NIAID Initiative Addresses Primary Immune Deficiency Diseases
The study of primary immunodeficiency diseases disorders caused by inherited flaws in the immune system that increase susceptibility to infections has been bolstered by a $12.8 million initiative sponsored by the National Institutes of Health (NIH). The initiative establishes the Primary Immunodeficiency Research Consortium (PIRC), a coalition of the world's most prominent researchers in the field of primary immunodeficiency diseases, to help prioritize and coordinate research directions and develop new resources for the study of these comparatively rare disorders.
The initiative is co-sponsored by the National Institute of Allergy and Infectious Diseases (NIAID) and the National Institute of Child Health and Human Development. It is an outcome of a 2001 NIH advisory panel's recommendations to accelerate basic and clinical research in primary immunodeficiency diseases and to attract new investigators to the field.
"Until now, a relative scarcity of study subjects has limited a researcher's options for investigating these lesser known diseases," says Anthony S. Fauci, M.D., director of the NIAID. "The consortium will help advance our understanding by focusing research priorities, uniting established researchers with new investigators, funding small-scale clinical and preclinical projects, and creating or expanding research resources, including a cell line repository and Web-based patient registry to which all researchers will have access."
The registry will build upon a 1998 NIAID-funded registry of the Immune Deficiency Foundation that includes clinical information on individuals with eight primary immunodeficiency diseases. The registry will be accessible to researchers at a secure Web site that protects the privacy of those who are registered. The repository will include DNA from individuals included in the registry for use by investigators on approved research studies.
Unlike secondary or acquired immune deficiency diseases, which are caused by infectious, chemical or radiological agents, the estimated 80 primary immunodeficiency diseases are inherited conditions in which specific cells of the immune system do not function properly. Clinical symptoms range from mild or nonexistent, as in the case of selective IgA deficiency, to severe, as in the case of severe combined immunodeficiency (SCID), commonly referred to as "bubble-boy" syndrome. Although susceptibility to infections is a major consequence of the primary immunodeficiency diseases, they may cause other health problems as well, including allergies, asthma, swollen joints, digestive tract problems, growth problems or an enlarged liver and spleen. Approximately 25,000 to 50,000 Americans are severely affected.

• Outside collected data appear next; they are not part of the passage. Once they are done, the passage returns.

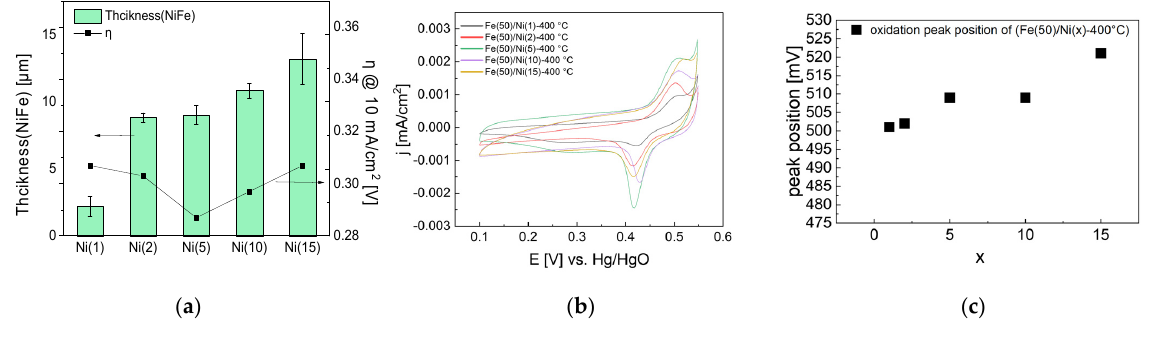
Figure 9. Electrochemical analysis of NiFe-oxide electrodes varying with respect to Ni coating concentration: ( a ) Thickness of NiFe-oxide layers shown with overpotential at 10 mA/cm 2 after 4 h CC (1.5 A/cm 2 ) operation, ( b ) CV cycles of NiFe-oxide electrodes after 4 h CC operation and ( c ) CV oxidation peak position after 4 h CC operation. Because the thickness is uneven, thickness at three different points was measured and averaged.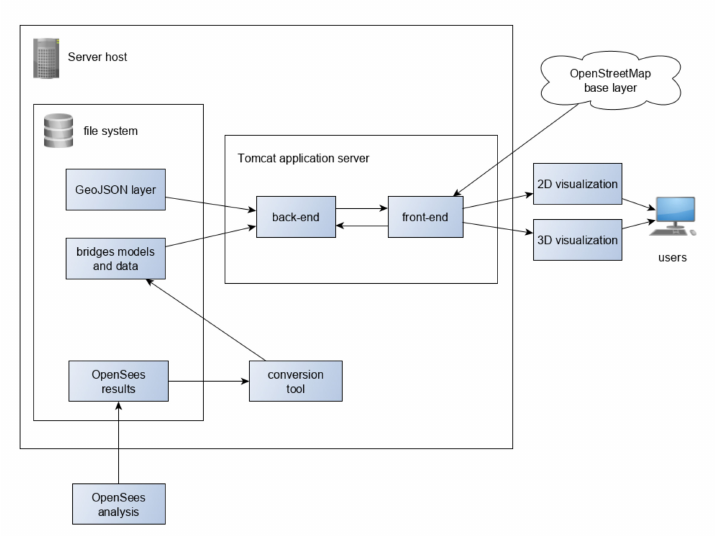
Figure 15. System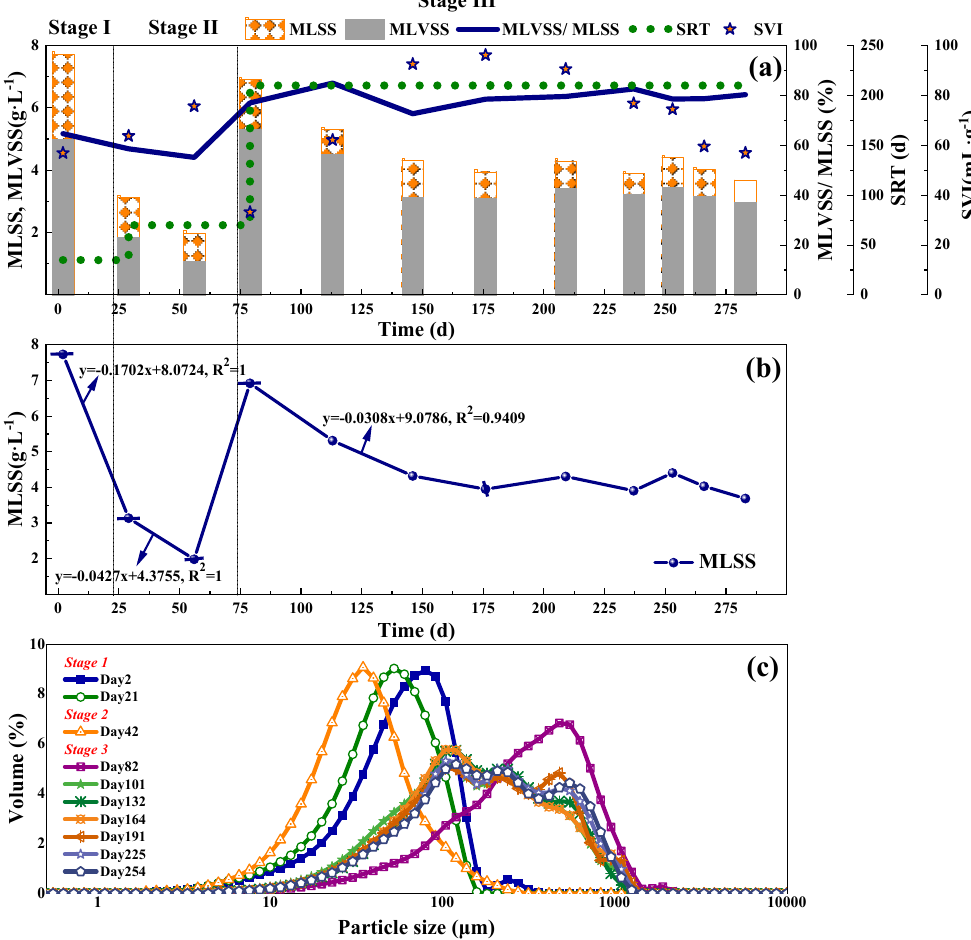
Figure 3. The sludge concentration, SRT, SVI ( a ), MLSS dynamic variations ( b ), and laser particle size distribution ( c ) of the SBR biomass.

The PIRC consists of a steering committee of researchers renowned for their seminal contributions to the field. The steering committee will identify research needs, mechanisms to foster research and methods to encourage new investigators to enter the field. A peer-review advisory panel will evaluate research proposals and make funding recommendations to the steering committee.
Members of the steering committee include:
- Hans Ochs, M.D., Principal Investigator University of Washington, Seattle, WA
- Rebecca Buckley, M.D. Duke University Medical Center, Durham, NC
- Mary Ellen Conley, M.D. St. Jude Children's Research Hospital, Memphis, TN
- Charlotte Cunningham-Rundles, M.D., Ph.D. Mount Sinai Medical Center, New York, NY
- Alain Fischer, M.D., Ph.D. Hopital Necker-Enfants Malades, Paris, France
- Jennifer M. Puck, M.D. National Human Genome Research Institute, NIH, Bethesda, MD
- E. Richard Stiehm, M.D. Mattel Children's Hospital at UCLA, Los Angeles, CA
NIAID is a component of the National Institutes of Health (NIH), which is an agency of the Department of Health and Human Services. NIAID supports research to advance the understanding of transplantation and to prevent, diagnose and treat infectious and immune-mediated illnesses, including HIV/AIDS and other sexually transmitted diseases, illness from potential agents of bioterrorism, tuberculosis, malaria, autoimmune disorders, asthma and allergies.